Healthy Skepticism Library item: 15204
Warning: This library includes all items relevant to health product marketing that we are aware of regardless of quality. Often we do not agree with all or part of the contents.
 
Publication type: news
Pollack A.
Pfizer Asked to Detail Payments to Harvard Doctors by Senator
Bloomberg News 2009 Mar 4
http://www.bloomberg.com/apps/news?pid=newsarchive&sid=aAc.gVFLjz28
Full text:
March 4 (Bloomberg) — Pfizer Inc. has been asked to detail its payments over two years to at least 149 Harvard Medical School doctors by a U.S. senator investigating the drug industry’s ties to physicians and academic researchers.
Senator Charles Grassley, an Iowa Republican, asked Pfizer in a letter to disclose the amount, dates and reasons for payments including honoraria and research support to Harvard medical faculty members dating to Jan. 1, 2007. Grassley also requested e-mails, faxes, letters and photos from the drugmaker regarding Harvard students after the New York Times reported that a Pfizer employee used his cell phone in October to photograph students protesting industry influence.
Grassley, the ranking minority member of the Senate Finance Committee, has probed whether doctors and research schools have properly disclosed links to drug and medical-device companies. Harvard, Emory University in Atlanta and Stanford University near Palo Alto, California, are among schools that have reviewed or altered conflict-of-interest rules in light of the scrutiny.
“Inquiries have led the committee to believe that physicians are failing to disclose the money they receive from companies as required by federal regulations,” Grassley said in the letter.
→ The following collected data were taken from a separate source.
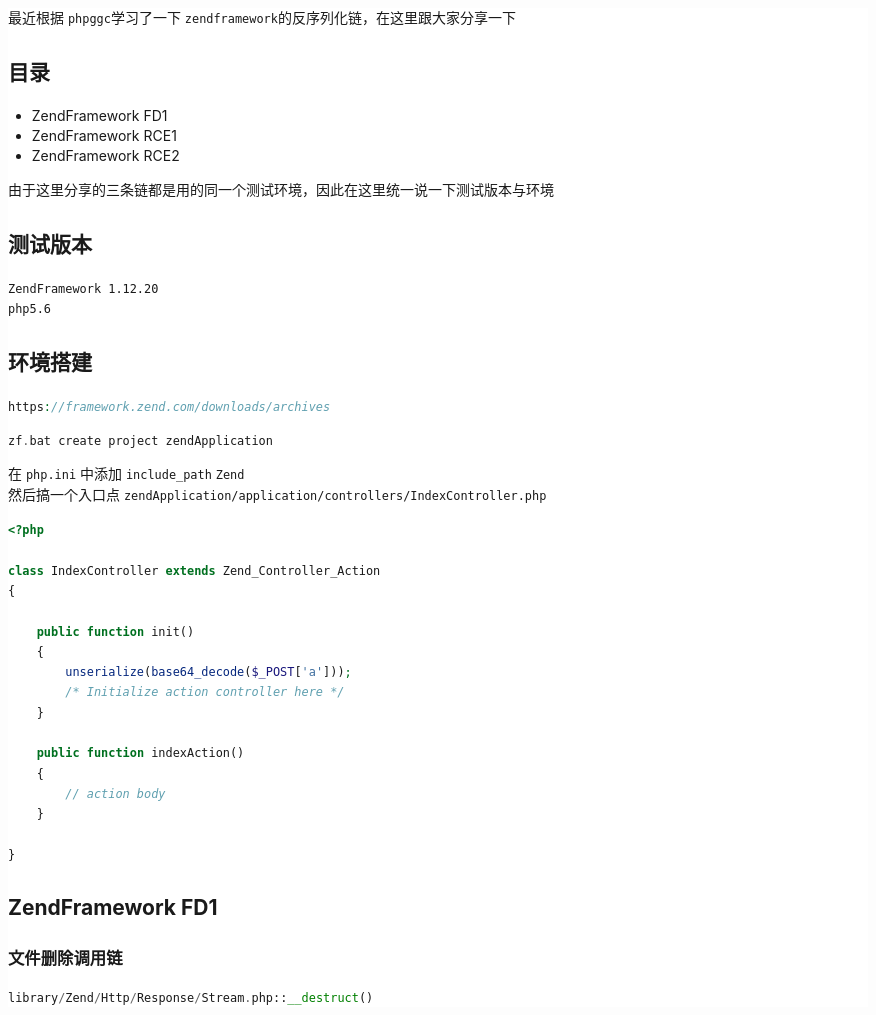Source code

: 最近根据 `phpggc`学习了一下 `zendframework`的反序列化链，在这里跟大家分享一下

目录
--

- ZendFramework FD1
- ZendFramework RCE1
- ZendFramework RCE2

由于这里分享的三条链都是用的同一个测试环境，因此在这里统一说一下测试版本与环境

测试版本
----

`ZendFramework 1.12.20`  
`php5.6`

环境搭建
----

```php
https://framework.zend.com/downloads/archives
```

```php
zf.bat create project zendApplication
```

在 `php.ini` 中添加 `include_path` `Zend`  
然后搞一个入口点 `zendApplication/application/controllers/IndexController.php`

```php
<?php

class IndexController extends Zend_Controller_Action
{

    public function init()
    {
        unserialize(base64_decode($_POST['a']));
        /* Initialize action controller here */
    }

    public function indexAction()
    {
        // action body
    }

}
```

ZendFramework FD1
-----------------

### 文件删除调用链

```php
library/Zend/Http/Response/Stream.php::__destruct()
```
Pfizer spokesman Ray Kerins said the New York-based drugmaker would cooperate with Grassley’s request to provide the information by March 10.
‘Wholly Appropriate’
“We continue to believe that Pfizer’s practices with respect to its interactions with medical universities are wholly appropriate and are in compliance with industry standards and the law,” Kerins said in an e-mailed statement. “We believe our collaborations with academic medical institutions provide a valuable source of innovation and scientific advancement.”
Grassley has proposed federal legislation that would require drug and device-makers to publicly report payments to doctors. Eli Lilly & Co., Medtronic Inc. are among the companies that are or said they will publicly disclose consulting fees, royalties and honoraria to doctors.
New York-based Pfizer, the world’s biggest drugmaker, said Feb. 9 it will make public on its Web site as of early 2010 payments of $500 or more a year to U.S. practicing physicians, research scientists and academic institutions.
The senator said he was disturbed by the report that a Pfizer employee may have been watching the students in light of his committee’s earlier reports of drug companies attempting to intimidate academic critics of the industry.
‘Intimidate Young Scholars’
“While I am not certain that photographing demonstrators rises to the same level, it does raise concerns that Pfizer is attempting to intimidate young scholars from professing their independent views on issue that they think are critical to science, medicine and the health and welfare of American taxpayers,” Grassley said in the letter.
Pfizer’s Kerins said the incident “overshadowed” the benefits of collaboration between industry and academic medical institutions.
“Pfizer regrets that a photograph of Harvard Medical School students taken by one of our sales representatives was offensive to anyone involved,” he said in the statement.